Les disparités de traitement pour les emplois du care pourraient s’assimiler, dans les faits, à une exclusion déguisée, malgré des discours contraires. Les titulaires des emplois du care ne participent pas suffisamment à l’interaction sociale sur un même pied d’égalité considérant les obstacles institutionnalisés formels et informels liés à la reconnaissance, à la redistribution et à la représentation.

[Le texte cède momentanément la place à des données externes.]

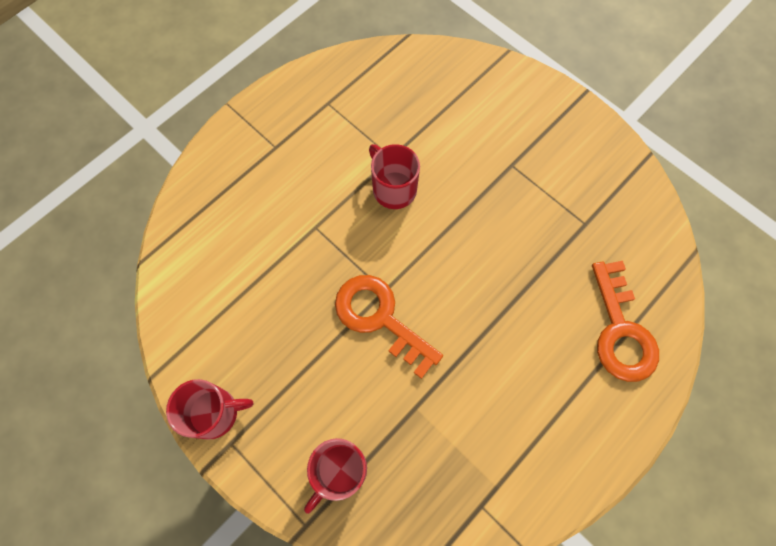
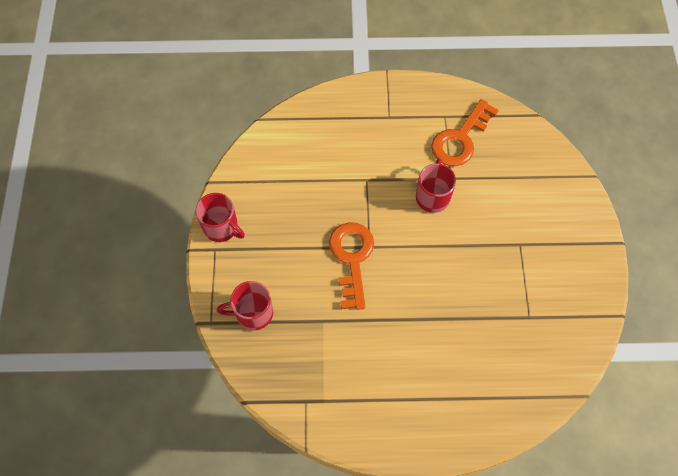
camera: 45 degrees right, 5 degrees down
orange key [592,261,659,382] -> orange key moved to [431,99,499,166]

Certes, il ne faudrait pas que les questions d’identité et de culture deviennent un « ghetto critique » (Thompson, 2011 : 364-365). Peut-être est-il nécessaire de nous concentrer davantage sur ce que la gestion fait ou ne fait pas et promouvoir un dialogue entre le courant dominant et les approches critiques. Ce dialogue passe, à notre avis, par une meilleure concertation entre les managers, leurs équipes et l’acteur syndical pour une (re)définition commune de la valeur des emplois à prédominance féminine, une reconnaissance qui n’est pas essentiellement discursive, mais durable de l’apport économique de ces emplois (Hallée et Delattre, 2021), et une révision commune des méthodes de détermination des salaires afin de mieux considérer les compétences associées au travail à prédominance féminine (Hallée, Parent Lamarche, Delattre, 2024). Il s’agit peut-être de contrer l’enlisement dans le seul « renforcement de la discipline de marché » (Thompson, 2011 : 355). Ce « commun » doit comprendre les employeurs, les syndicats, mais également les personnes salariées ainsi que ceux et celles qui bénéficient de ces emplois et qui peuvent concourir à l’établissement de la valeur.